Many guests congregated by the Mother Goose Stage where they could hear local dignitaries and celebrities read Seuss stories all day long. It’s not very often a child gets read to by their local councilmember or television anchor! Through this activity children and their family members were able to make important connections to their community.
It was a good day of play. And it all started with a few simple words!
Not everyone can say they are refurbishing a forest.
But that’s what we’ve been working on at Fairytale Town. After a two-month renovation, Sherwood Forest re-opened last weekend.
The new play set has activities for children ages 2 and up including slides, climbing apparatuses, a talk tube and a telescope. Sherwood also has a refreshed birthday party area as well as new hand-made chairs, animal sculptures and landscaping.

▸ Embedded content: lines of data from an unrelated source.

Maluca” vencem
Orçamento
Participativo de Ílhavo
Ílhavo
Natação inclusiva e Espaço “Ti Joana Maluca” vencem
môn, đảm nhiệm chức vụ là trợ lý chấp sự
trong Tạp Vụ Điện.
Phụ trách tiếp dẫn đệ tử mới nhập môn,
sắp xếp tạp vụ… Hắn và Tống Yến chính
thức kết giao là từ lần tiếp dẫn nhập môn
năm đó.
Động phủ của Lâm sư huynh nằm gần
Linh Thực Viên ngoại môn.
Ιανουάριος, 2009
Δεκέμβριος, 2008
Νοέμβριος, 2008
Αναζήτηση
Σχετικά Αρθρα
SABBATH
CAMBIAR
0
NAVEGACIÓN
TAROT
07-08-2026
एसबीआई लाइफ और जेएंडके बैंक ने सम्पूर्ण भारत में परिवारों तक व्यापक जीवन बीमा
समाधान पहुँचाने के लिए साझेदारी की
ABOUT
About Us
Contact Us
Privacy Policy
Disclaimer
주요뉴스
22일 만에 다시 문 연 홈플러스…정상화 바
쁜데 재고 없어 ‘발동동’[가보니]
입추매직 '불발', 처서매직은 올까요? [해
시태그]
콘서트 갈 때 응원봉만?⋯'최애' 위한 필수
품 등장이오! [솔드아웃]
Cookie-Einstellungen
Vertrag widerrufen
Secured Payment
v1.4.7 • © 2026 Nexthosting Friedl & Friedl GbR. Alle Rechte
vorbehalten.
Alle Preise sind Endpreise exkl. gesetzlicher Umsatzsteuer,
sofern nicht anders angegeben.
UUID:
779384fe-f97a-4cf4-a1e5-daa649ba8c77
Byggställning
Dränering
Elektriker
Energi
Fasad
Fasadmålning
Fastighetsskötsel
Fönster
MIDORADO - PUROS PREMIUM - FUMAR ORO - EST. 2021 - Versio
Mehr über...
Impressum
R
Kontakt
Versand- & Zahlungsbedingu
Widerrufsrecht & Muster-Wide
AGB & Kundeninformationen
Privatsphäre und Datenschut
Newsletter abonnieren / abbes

The renovation actually began last year when the old play structure was starting to show signs of wear. (It isn’t easy being exposed to the sun, rain, wind and 230,000 annual visitors!) A task force was formed to head up the renovation project and designs were sought from four different playground designers. In the meantime, a search for funding was underway. A design was selected. Applications for building permits were submitted and construction plans were approved. The old set was demolished and the new one erected. Three inspections were made to ensure the structure was sound. Cash and in-kind donations were received and acknowledged. New chairs and fencing were built. Holes and trenches wee dug and new plants and irrigation were installed. A re-opening ceremony was held and the ribbon to the new Sherwood was cut.
Now the work is turned over to the children who visit us. It’s their job to play and imagine to their hearts content in the new Sherwood Forest. Judging from those who have played on it already, they are doing their job well – and happily!
Beginning November 1, Fairytale Town shuts down for three days a week and operates Thursday through Sunday until March 1. We do this for a variety of reasons. The weather this time of year is often cold and wet, so not as many people visit. And after a busy spring, summer and early fall, the physical facility needs a little break from the daily wear and tear that thousands of little hands and feet make each day.
Of course, the people who make the physical plant clean and magical also need a break. Not a break to kick back and enjoy, but a break to do the kinds of projects that have to be done, but are easier done without worrying about thousands of little hands and feet. This is the time of year we dig ditches, freshen up paint, clean or reorganize offices and storage areas, and plan for the future – and do it during normal business hours and without roping off areas, locking up tools or wearing uniforms. Though it’s a very productive time of year for us, we call it our ‘down time.’
Children need down time also. During down time children play in quiet and unobtrusive ways. They may read, draw, write, shovel sand, water plants or just day dream. Quiet play is a productive time for children. It’s when they can let their hair down a bit, relax, think things through and ponder. While engaged in quiet play children gain understanding of themselves and the people and things around them.
During the hectic holiday season be sure to schedule some down time for yourself, your family and your children. It may be the most productive thing you do!